In this post let us discuss about how to save our plant from Japanese beetles.
Japanese beetles have descended upon many Front Range communities. These exotic pests love many of our favorite plants, including roses, Virginia creeper, sunflowers, and green bean plants. But before the adult beetles wreak havoc on plants, leaving behind a lacy skeleton of leaves, their white grubs are busy at work chewing on our turf roots.
If your lawn is looking damaged, it could be due to any number of causes including heat stress. But if you are seeing Japanese beetles in your yard, they could be laying eggs in your turf and affecting its health. Luckily, some of the same techniques can help with either cause. Mow your grass higher—it promotes deeper root growth and helps turf manage the heat. Healthier roots can better withstand the grubs’ destructive behavior, so any practices that promote turf health make your lawn less susceptible to damage.
As for the adults in your plants, the best control is handpicking them and dumping them in soapy water. If you can’t control them this way, you can speak with a landscape professional about insecticides that might help.

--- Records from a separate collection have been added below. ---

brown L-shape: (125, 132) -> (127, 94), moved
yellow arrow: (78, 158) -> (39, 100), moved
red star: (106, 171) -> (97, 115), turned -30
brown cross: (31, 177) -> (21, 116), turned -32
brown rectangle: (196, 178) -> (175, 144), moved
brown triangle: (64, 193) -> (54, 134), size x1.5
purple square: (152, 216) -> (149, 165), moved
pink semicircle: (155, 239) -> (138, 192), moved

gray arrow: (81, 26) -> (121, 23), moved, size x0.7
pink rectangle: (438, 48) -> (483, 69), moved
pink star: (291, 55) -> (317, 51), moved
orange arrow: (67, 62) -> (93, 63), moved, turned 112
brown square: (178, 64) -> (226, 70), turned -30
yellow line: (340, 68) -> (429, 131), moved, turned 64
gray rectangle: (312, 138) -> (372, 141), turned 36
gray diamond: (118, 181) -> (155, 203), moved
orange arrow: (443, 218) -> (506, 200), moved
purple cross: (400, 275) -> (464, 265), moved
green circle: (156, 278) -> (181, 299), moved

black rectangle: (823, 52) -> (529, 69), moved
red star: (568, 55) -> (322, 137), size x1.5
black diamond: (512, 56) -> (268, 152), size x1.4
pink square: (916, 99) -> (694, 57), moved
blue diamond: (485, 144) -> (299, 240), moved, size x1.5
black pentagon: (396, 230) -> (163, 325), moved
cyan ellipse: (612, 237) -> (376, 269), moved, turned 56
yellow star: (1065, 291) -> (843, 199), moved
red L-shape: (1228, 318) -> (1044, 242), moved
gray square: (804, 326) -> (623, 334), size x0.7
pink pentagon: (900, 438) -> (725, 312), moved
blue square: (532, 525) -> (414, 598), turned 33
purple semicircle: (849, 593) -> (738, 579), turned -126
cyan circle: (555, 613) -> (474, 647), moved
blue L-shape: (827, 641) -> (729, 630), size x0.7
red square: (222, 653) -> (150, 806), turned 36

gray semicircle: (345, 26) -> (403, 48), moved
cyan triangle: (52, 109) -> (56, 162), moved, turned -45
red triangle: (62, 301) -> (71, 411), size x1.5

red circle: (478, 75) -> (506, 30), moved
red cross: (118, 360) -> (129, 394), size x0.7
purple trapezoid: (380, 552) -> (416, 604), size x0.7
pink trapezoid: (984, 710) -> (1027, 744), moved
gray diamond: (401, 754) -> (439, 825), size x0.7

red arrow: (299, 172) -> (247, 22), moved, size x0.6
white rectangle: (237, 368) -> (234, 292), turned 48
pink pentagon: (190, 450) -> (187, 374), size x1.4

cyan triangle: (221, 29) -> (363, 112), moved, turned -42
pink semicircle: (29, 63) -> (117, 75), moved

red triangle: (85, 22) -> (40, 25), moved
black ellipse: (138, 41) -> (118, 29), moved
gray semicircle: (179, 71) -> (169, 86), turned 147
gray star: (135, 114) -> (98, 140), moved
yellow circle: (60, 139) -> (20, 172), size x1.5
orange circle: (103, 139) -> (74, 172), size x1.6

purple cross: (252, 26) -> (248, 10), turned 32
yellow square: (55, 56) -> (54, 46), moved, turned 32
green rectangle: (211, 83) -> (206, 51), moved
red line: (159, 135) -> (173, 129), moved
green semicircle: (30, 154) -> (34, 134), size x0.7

Traps are not recommended, as they have not been shown to reduce beetle damage. In fact, the lure that attracts the beetles to the traps is likely to invite even more beetles into your landscape than they capture, according to USDA, thus increasing the damage to plants.
Experts say that the simplest way to avoid losing plants to these pests is to look for plants that don’t attract them, like lilacs, hydrangea, and pines. Your local garden center or landscape professionals can help you find the right plants for your conditions that won’t bring more beetles around.